House prices are still undervalued by up to 27 per cent despite the recent recovery in market values, according to the Economic and Social Research Institute (ESRI).
Based on a study of the Irish housing market over three decades, the institute said prices – which rose by nearly 16 per cent in Dublin and 6 per cent nationally last year – had still not fully recovered from the preceding period of economic upheaval.
The study was contained in the ESRI’s latest economic commentary, which this morning delivered another upbeat assessment of Ireland’s recovery, predicting growth of 3.4 per cent this year and 3.8 per cent in 2015, with unemployment falling to below 10 per cent next year.
In its study of the housing market, the think tank calculated what it called the fundamental level of house prices using key economic variables, such as income levels, interest rates, unemployment and the quantity of housing stock.
It then compared this with actual price data from the Central Statistics Office to see if current prices were undervalued or overvalued.
Fundamental values
Using four separate models for the period from 1981 to the end of 2013, it found actual prices were currently between 12 and 27 per cent below their fundamental values.
The analysis only covers the period up to the end of last year and does not take into account the further price increases this year.
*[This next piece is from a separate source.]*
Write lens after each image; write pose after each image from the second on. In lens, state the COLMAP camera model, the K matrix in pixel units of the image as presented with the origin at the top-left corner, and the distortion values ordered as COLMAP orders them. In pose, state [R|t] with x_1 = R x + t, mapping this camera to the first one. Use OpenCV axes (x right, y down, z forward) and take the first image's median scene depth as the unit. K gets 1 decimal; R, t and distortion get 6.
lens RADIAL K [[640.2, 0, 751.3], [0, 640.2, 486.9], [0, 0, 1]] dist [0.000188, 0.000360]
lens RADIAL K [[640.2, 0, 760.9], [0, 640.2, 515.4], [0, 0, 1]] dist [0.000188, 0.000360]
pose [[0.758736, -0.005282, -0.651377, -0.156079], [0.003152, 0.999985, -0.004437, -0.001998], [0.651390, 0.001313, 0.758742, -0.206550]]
It also makes the point that prices in Dublin, which has seen the biggest recent increases, are not as undervalued as those in other parts of the State.
The ESRI’s analysis showed that, at the peak of the housing boom in 2006, prices were overvalued by between 25 and 35 per cent. In late 2005, the OECD warned that the property market was dangerously overheating, with prices overvalued by at least 20 per cent. At the time, the warning was roundly criticised as inaccurate and went unheeded.
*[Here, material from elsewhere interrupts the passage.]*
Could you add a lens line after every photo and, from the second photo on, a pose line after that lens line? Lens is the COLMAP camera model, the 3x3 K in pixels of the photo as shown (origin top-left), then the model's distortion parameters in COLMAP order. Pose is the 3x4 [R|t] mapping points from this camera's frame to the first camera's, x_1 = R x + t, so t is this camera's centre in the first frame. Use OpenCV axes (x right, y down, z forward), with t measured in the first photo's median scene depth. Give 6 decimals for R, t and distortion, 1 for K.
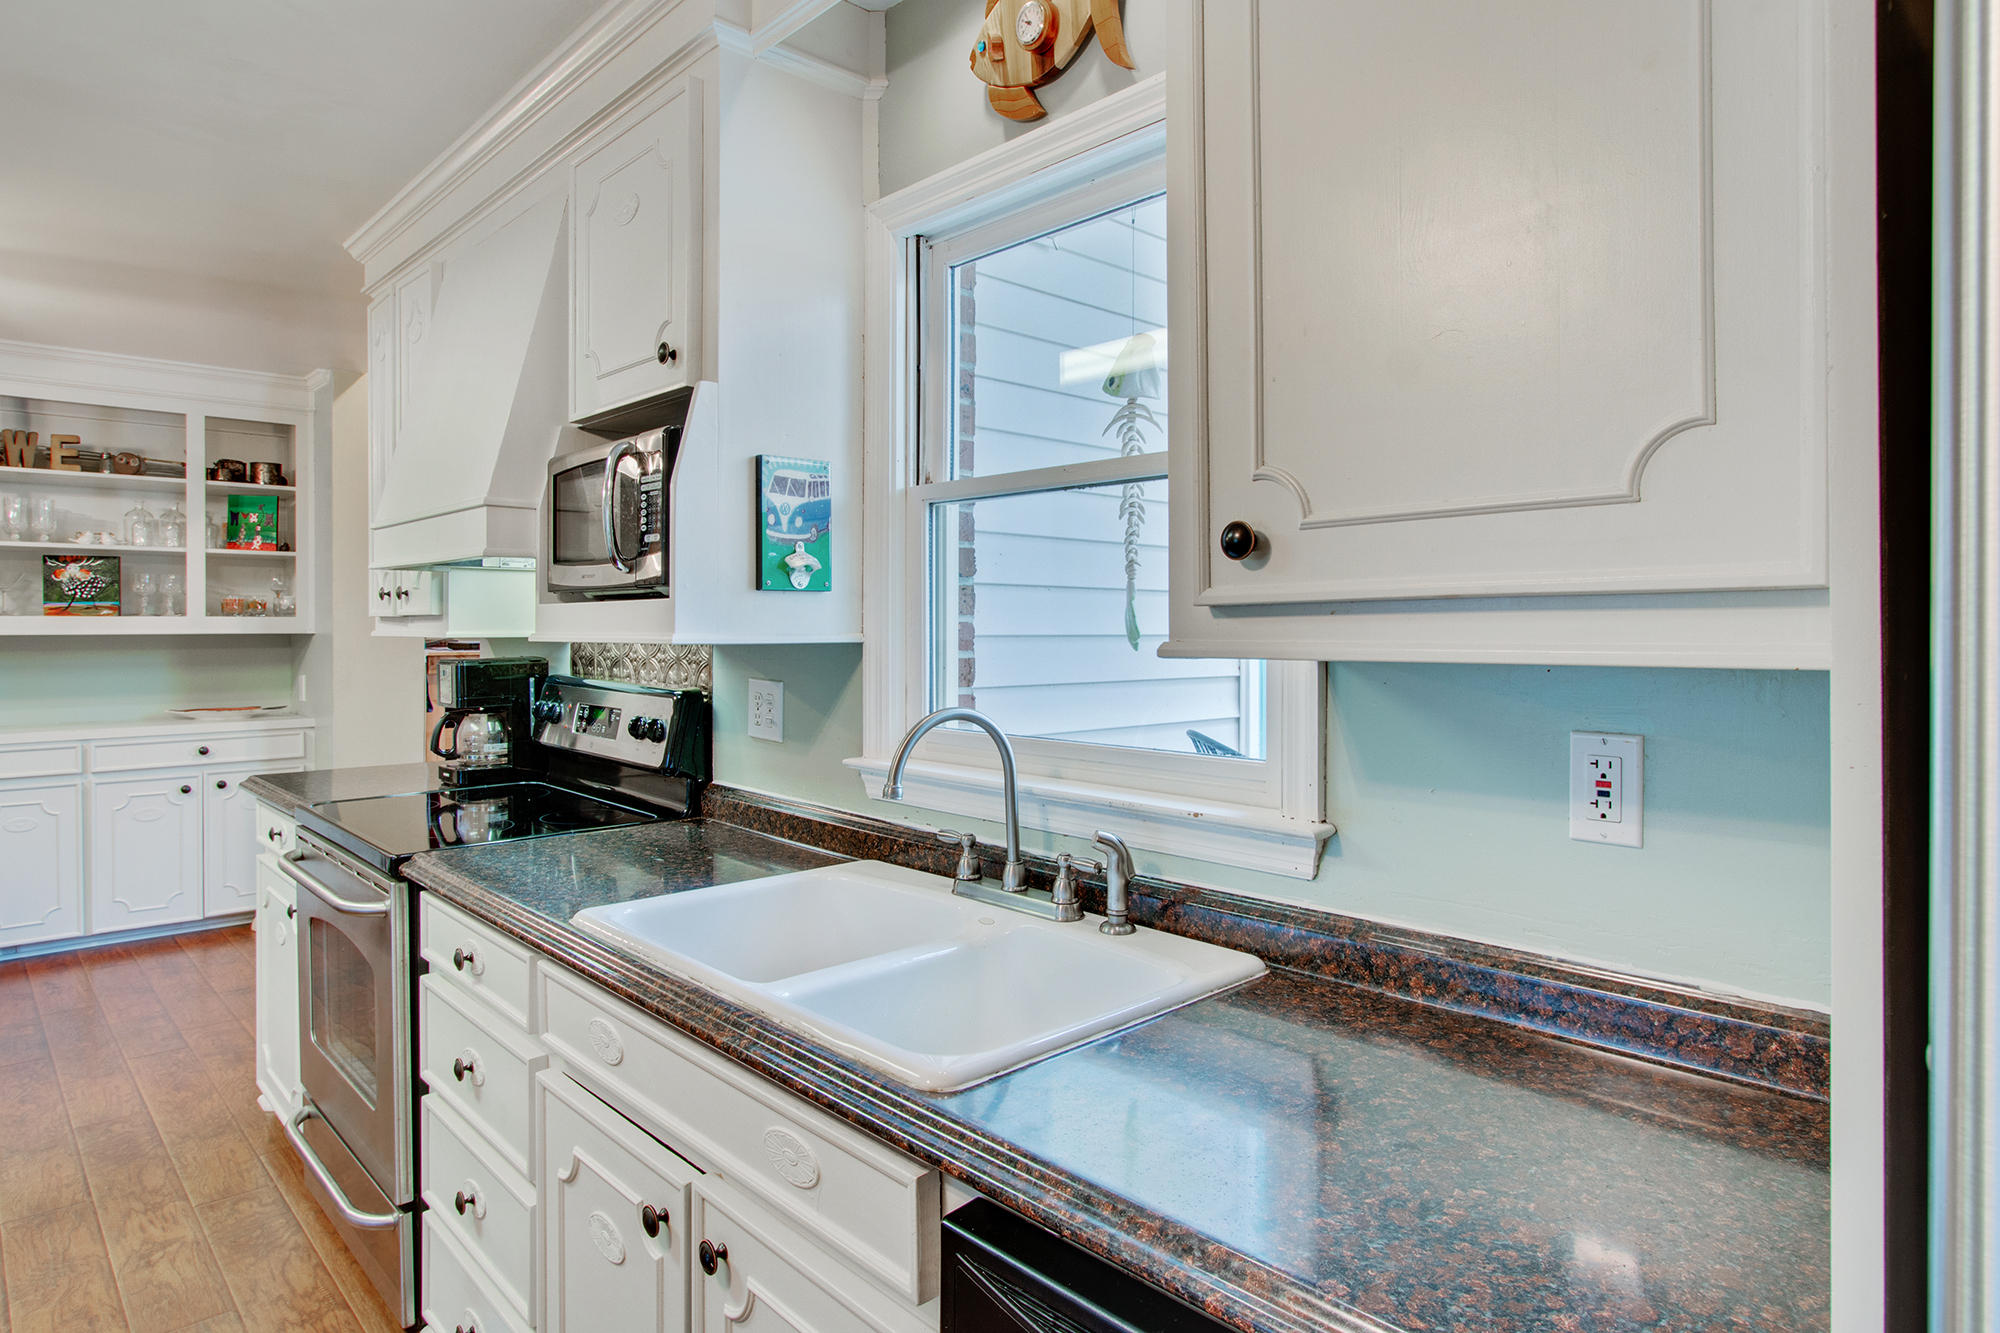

The ESRI predicts real Irish house prices will grow by a further 8 per cent this year and by 9 per cent in 2015, before moderating to growth rates of 4.9 per cent and 3.9 per cent in 2016 and 2017.
Population growth alone will require about 25,000 houses to be built annually, it said, whereas only 15,000 are projected to be built next year.
Tom Parlon, Construction Industry Federation chairman, said last night only 2,000 new homes will be built in the Dublin area this year.
The report’s author, Kieran McQuinn, dismissed any suggestion that the recent level of price growth constituted another bubble. He said the stock of mortgage credit is still falling while the level of transactions was still registering negative growth. But he did warn that a prolonged period of sustained price growth could turn it into a bubble.